Homemade Banana Split Cupcakes Recipe FAQs
How do I choose ripe bananas?
Absolutely! The best bananas for baking are those that are very ripe, with plenty of brown spots. These bananas are sweeter and more flavorful, which enhances your Homemade Banana Split Cupcakes. If you have bananas that are just starting to turn yellow, let them ripen a few days in a warm spot until they’re perfect for mashing.
How should I store the cupcakes?
Frosted Homemade Banana Split Cupcakes can be stored in an airtight container in the refrigerator for up to 3 days. For the best taste and texture, let them come to room temperature before serving. If you have un-frosted cupcakes, they can sit at room temperature for about a day before they should be refrigerated.
Can I freeze the cupcakes?
Yes, you can! To freeze your Homemade Banana Split Cupcakes, place the un-frosted cupcakes in a single layer in a freezer-safe container, or individually wrap them in plastic wrap. They’ll stay fresh for up to 2 months. When you’re ready to enjoy them, just thaw in the fridge overnight, and then frost before serving for a delicious treat!
What if my cupcakes come out dense?
If your cupcakes end up dense, it could be due to overmixing the batter or flour measurement mistakes. When mixing the wet and dry ingredients, pour in the dry mix gradually and fold gently until just combined. Always remember to spoon and level your flour (instead of scooping) for accurate measurements, as this can drastically affect texture!
Are these cupcakes suitable for those with nut allergies?
You can indeed make these Homemade Banana Split Cupcakes nut-free! Simply omit the chopped walnuts or pecans from the recipe. If decorating with toppings like frosting, ensure they are also nut-free. This way, everyone can enjoy these delightful treats, no matter their dietary restrictions!

Delicious Homemade Banana Split Cupcakes You’ll Love!
Ingredients
Equipment
Method
- Preheat your oven to 350°F (175°C) and line a muffin tin with colorful cupcake liners.
- In a medium mixing bowl, whisk together the all-purpose flour, baking powder, and salt thoroughly.

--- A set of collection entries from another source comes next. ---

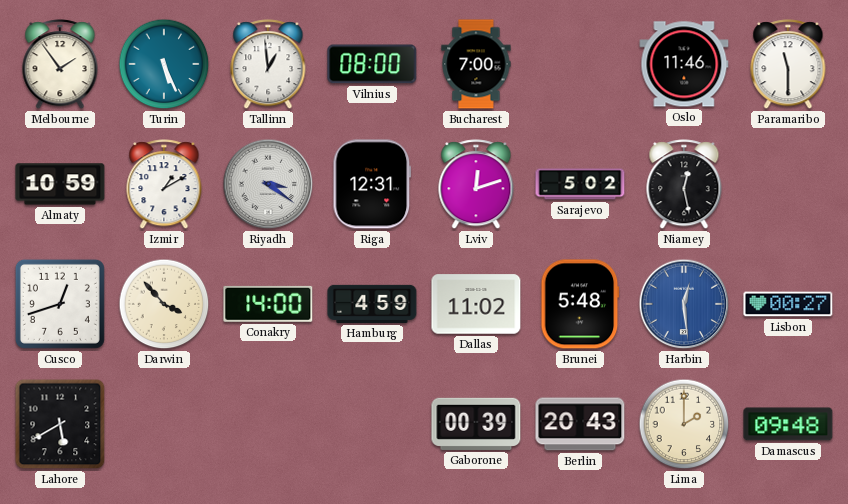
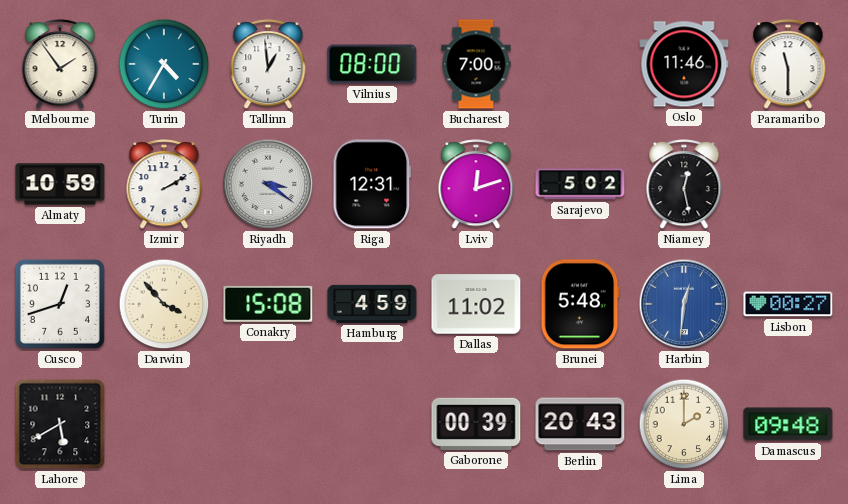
Turin: 5:26 -> 4:35
Izmir: 1:10 -> 2:10
Conakry: 14:00 -> 15:08
Harbin: 12:29 -> 12:31
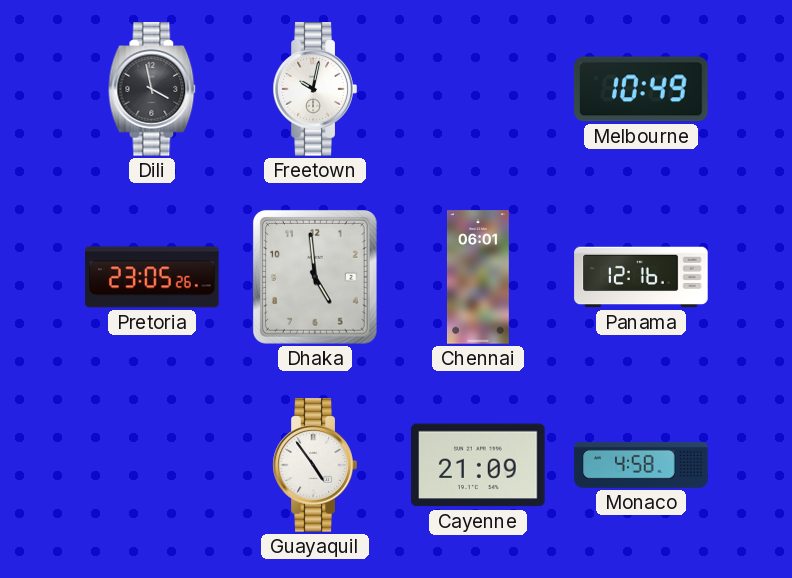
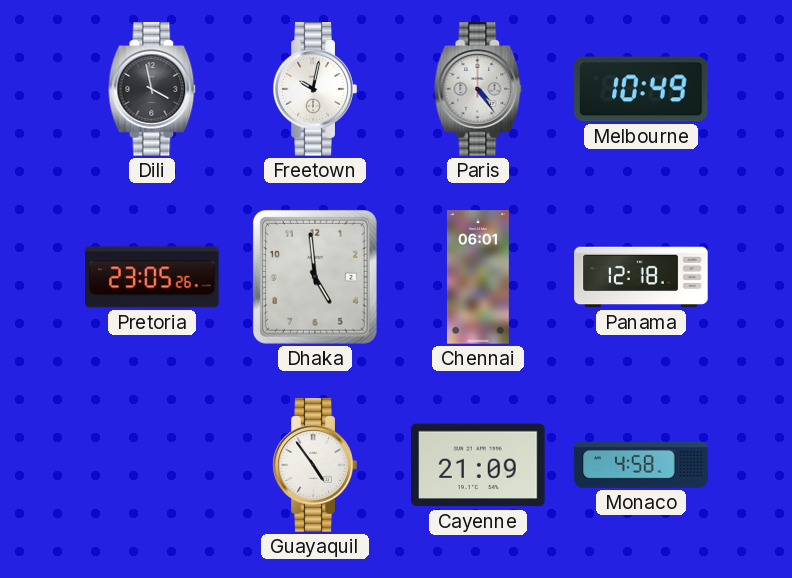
Paris: none -> 4:24
Panama: 12:16 -> 12:18
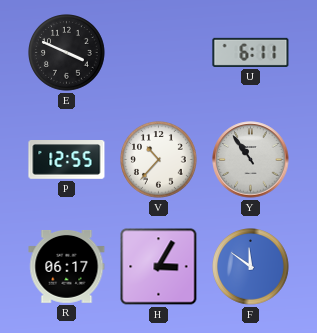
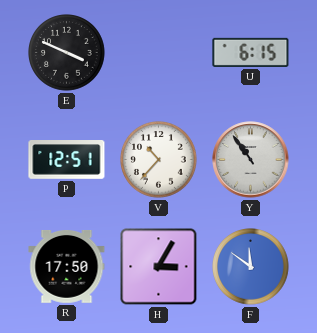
U: 6:11 -> 6:15
P: 12:55 -> 12:51
R: 06:17 -> 17:50
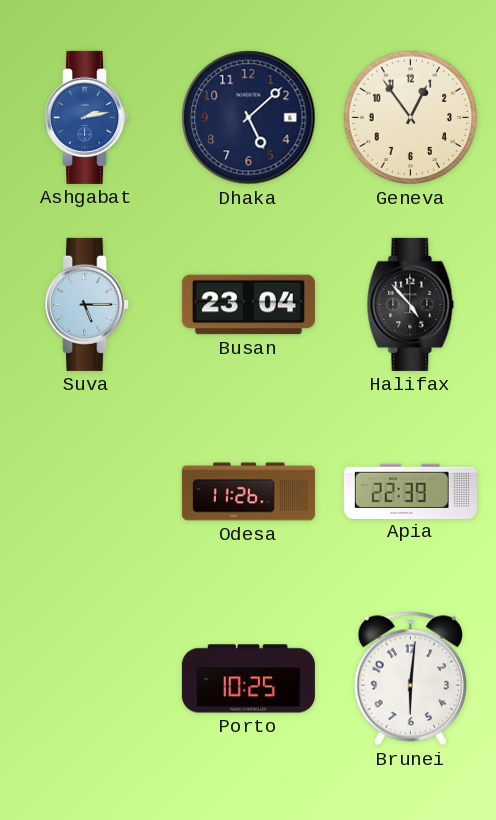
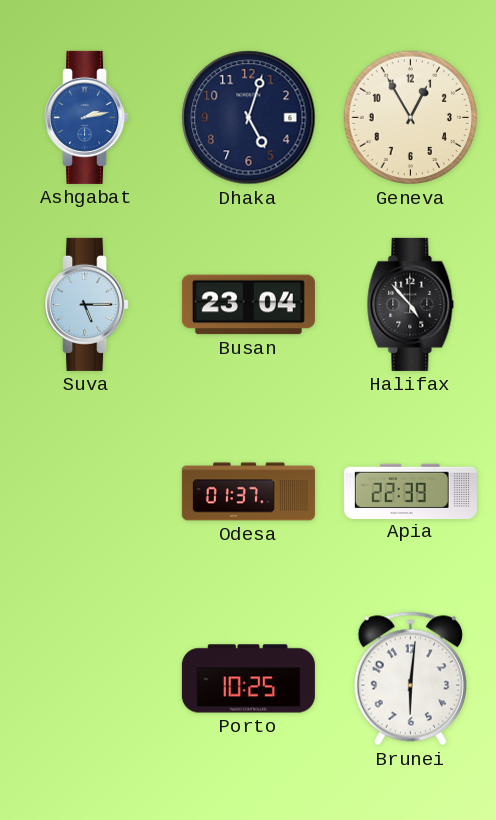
Dhaka: 5:08 -> 5:03
Geneva: 12:54 -> 12:55
Odesa: 11:26 -> 01:37
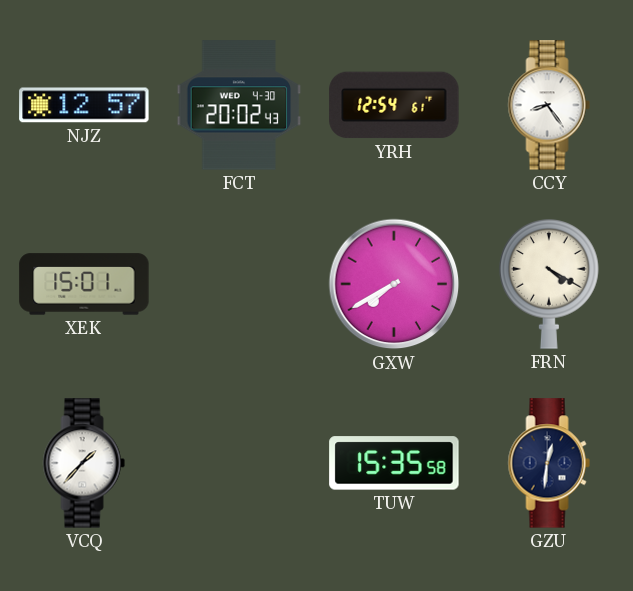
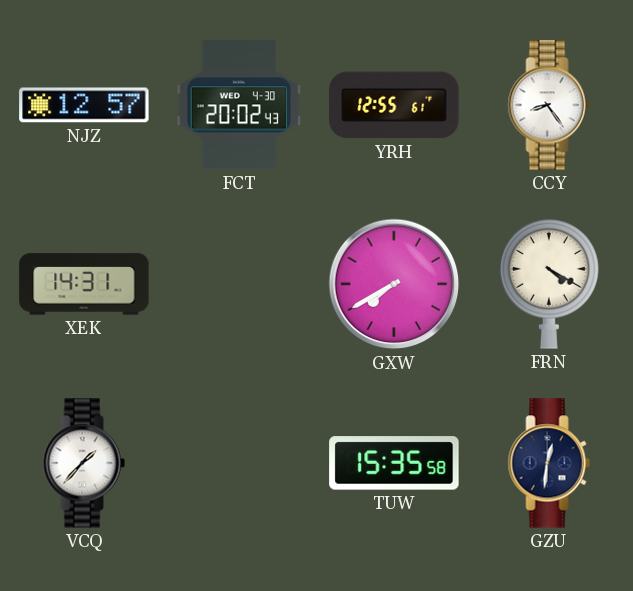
YRH: 12:54 -> 12:55
XEK: 15:01 -> 14:31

- In a separate large bowl, combine the melted unsalted butter and granulated sugar, stirring until well-blended.
- Gently fold the mashed ripe bananas into the wet mixture until smooth and creamy.
- Gradually add the dry ingredients to the banana mixture, mixing gently until just combined.
- Spoon the batter into the prepared cupcake liners, filling each about two-thirds full.
- Place the muffin tin in the preheated oven and bake for 18-20 minutes.
- Once baked, remove the muffin tin from the oven and let the cupcakes cool in the pan for about 5 minutes.
- Once cooled, frost each cupcake with whipped cream or buttercream frosting, drizzle with melted chocolate, sprinkle with nuts, and top with a maraschino cherry.